**ACTION ITEM**
Only the text of the records below belongs in the answer, copied exactly, with pictures omitted.

**INPUT**
══════

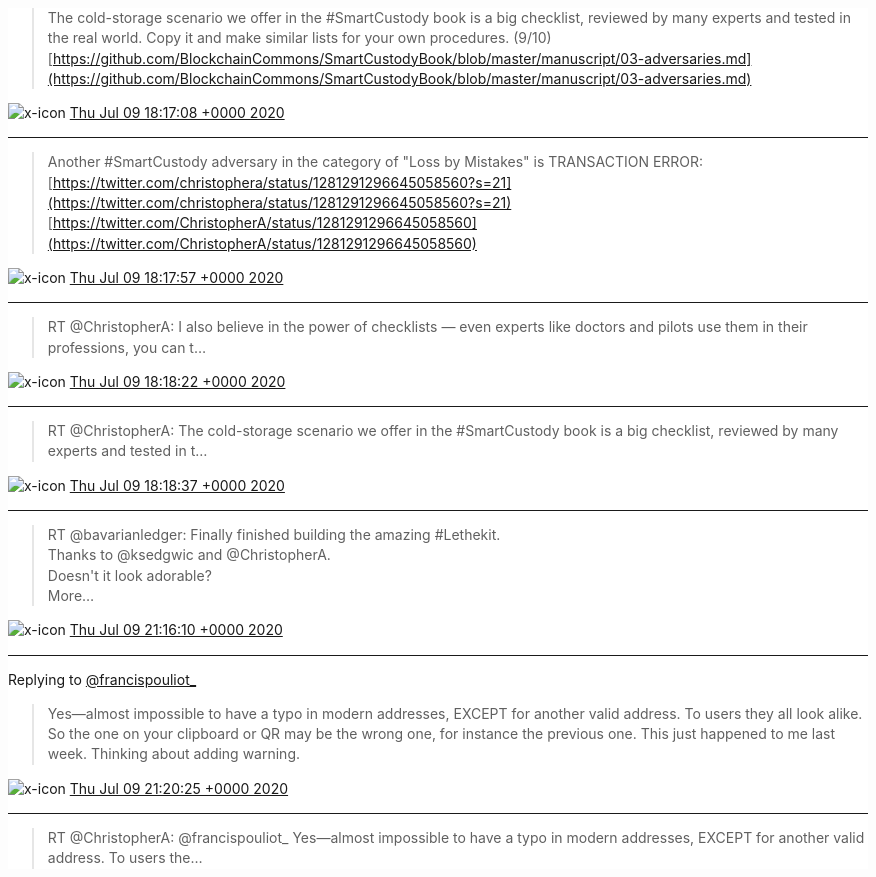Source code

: 

> The cold-storage scenario we offer in the #SmartCustody book is a big checklist, reviewed by many experts and tested in the real world. Copy it and make similar lists for your own procedures. (9/10) [https://github.com/BlockchainCommons/SmartCustodyBook/blob/master/manuscript/03-adversaries.md](https://github.com/BlockchainCommons/SmartCustodyBook/blob/master/manuscript/03-adversaries.md)

<img src="{{ site.url }}{{ site.baseurl }}/assets/images/media/tweet.ico" alt="x-icon" width="30" /> [Thu Jul 09 18:17:08 +0000 2020](https://twitter.com/ChristopherA/status/1281291311010570242)

----



> Another #SmartCustody adversary in the category of "Loss by Mistakes" is TRANSACTION ERROR: [https://twitter.com/christophera/status/1281291296645058560?s=21](https://twitter.com/christophera/status/1281291296645058560?s=21) [https://twitter.com/ChristopherA/status/1281291296645058560](https://twitter.com/ChristopherA/status/1281291296645058560)

<img src="{{ site.url }}{{ site.baseurl }}/assets/images/media/tweet.ico" alt="x-icon" width="30" /> [Thu Jul 09 18:17:57 +0000 2020](https://twitter.com/ChristopherA/status/1281291517210980353)

----

> RT @ChristopherA: I also believe in the power of checklists — even experts like doctors and pilots use them in their professions, you can t…

<img src="{{ site.url }}{{ site.baseurl }}/assets/images/media/tweet.ico" alt="x-icon" width="30" /> [Thu Jul 09 18:18:22 +0000 2020](https://twitter.com/ChristopherA/status/1281291621179375617)

----

> RT @ChristopherA: The cold-storage scenario we offer in the #SmartCustody book is a big checklist, reviewed by many experts and tested in t…

<img src="{{ site.url }}{{ site.baseurl }}/assets/images/media/tweet.ico" alt="x-icon" width="30" /> [Thu Jul 09 18:18:37 +0000 2020](https://twitter.com/ChristopherA/status/1281291684899254273)

----

> RT @bavarianledger: Finally finished building the amazing #Lethekit.  
> Thanks to @ksedgwic and @ChristopherA.  
> Doesn't it look adorable?  
> More…

<img src="{{ site.url }}{{ site.baseurl }}/assets/images/media/tweet.ico" alt="x-icon" width="30" /> [Thu Jul 09 21:16:10 +0000 2020](https://twitter.com/ChristopherA/status/1281336366920392704)

----

Replying to [@francispouliot_](https://twitter.com/francispouliot_/status/1281291899752628227)

> Yes—almost impossible to have a typo in modern addresses, EXCEPT for another valid address. To users they all look alike. So the one on your clipboard or QR may be the wrong one, for instance the previous one. This just happened to me last week. Thinking about adding warning.

<img src="{{ site.url }}{{ site.baseurl }}/assets/images/media/tweet.ico" alt="x-icon" width="30" /> [Thu Jul 09 21:20:25 +0000 2020](https://twitter.com/ChristopherA/status/1281337434370801669)

----

> RT @ChristopherA: @francispouliot_ Yes—almost impossible to have a typo in modern addresses, EXCEPT for another valid address. To users the…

══════

**ANSWER TO THIS TASK**
Source code

: 

> The cold-storage scenario we offer in the #SmartCustody book is a big checklist, reviewed by many experts and tested in the real world. Copy it and make similar lists for your own procedures. (9/10) [https://github.com/BlockchainCommons/SmartCustodyBook/blob/master/manuscript/03-adversaries.md](https://github.com/BlockchainCommons/SmartCustodyBook/blob/master/manuscript/03-adversaries.md)

<img src="{{ site.url }}{{ site.baseurl }}/assets/images/media/tweet.ico" alt="x-icon" width="30" /> [Thu Jul 09 18:17:08 +0000 2020](https://twitter.com/ChristopherA/status/1281291311010570242)

----



> Another #SmartCustody adversary in the category of "Loss by Mistakes" is TRANSACTION ERROR: [https://twitter.com/christophera/status/1281291296645058560?s=21](https://twitter.com/christophera/status/1281291296645058560?s=21) [https://twitter.com/ChristopherA/status/1281291296645058560](https://twitter.com/ChristopherA/status/1281291296645058560)

<img src="{{ site.url }}{{ site.baseurl }}/assets/images/media/tweet.ico" alt="x-icon" width="30" /> [Thu Jul 09 18:17:57 +0000 2020](https://twitter.com/ChristopherA/status/1281291517210980353)

----

> RT @ChristopherA: I also believe in the power of checklists — even experts like doctors and pilots use them in their professions, you can t…

<img src="{{ site.url }}{{ site.baseurl }}/assets/images/media/tweet.ico" alt="x-icon" width="30" /> [Thu Jul 09 18:18:22 +0000 2020](https://twitter.com/ChristopherA/status/1281291621179375617)

----

> RT @ChristopherA: The cold-storage scenario we offer in the #SmartCustody book is a big checklist, reviewed by many experts and tested in t…

<img src="{{ site.url }}{{ site.baseurl }}/assets/images/media/tweet.ico" alt="x-icon" width="30" /> [Thu Jul 09 18:18:37 +0000 2020](https://twitter.com/ChristopherA/status/1281291684899254273)

----

> RT @bavarianledger: Finally finished building the amazing #Lethekit.  
> Thanks to @ksedgwic and @ChristopherA.  
> Doesn't it look adorable?  
> More…

<img src="{{ site.url }}{{ site.baseurl }}/assets/images/media/tweet.ico" alt="x-icon" width="30" /> [Thu Jul 09 21:16:10 +0000 2020](https://twitter.com/ChristopherA/status/1281336366920392704)

----

Replying to [@francispouliot_](https://twitter.com/francispouliot_/status/1281291899752628227)

> Yes—almost impossible to have a typo in modern addresses, EXCEPT for another valid address. To users they all look alike. So the one on your clipboard or QR may be the wrong one, for instance the previous one. This just happened to me last week. Thinking about adding warning.

<img src="{{ site.url }}{{ site.baseurl }}/assets/images/media/tweet.ico" alt="x-icon" width="30" /> [Thu Jul 09 21:20:25 +0000 2020](https://twitter.com/ChristopherA/status/1281337434370801669)

----

> RT @ChristopherA: @francispouliot_ Yes—almost impossible to have a typo in modern addresses, EXCEPT for another valid address. To users the…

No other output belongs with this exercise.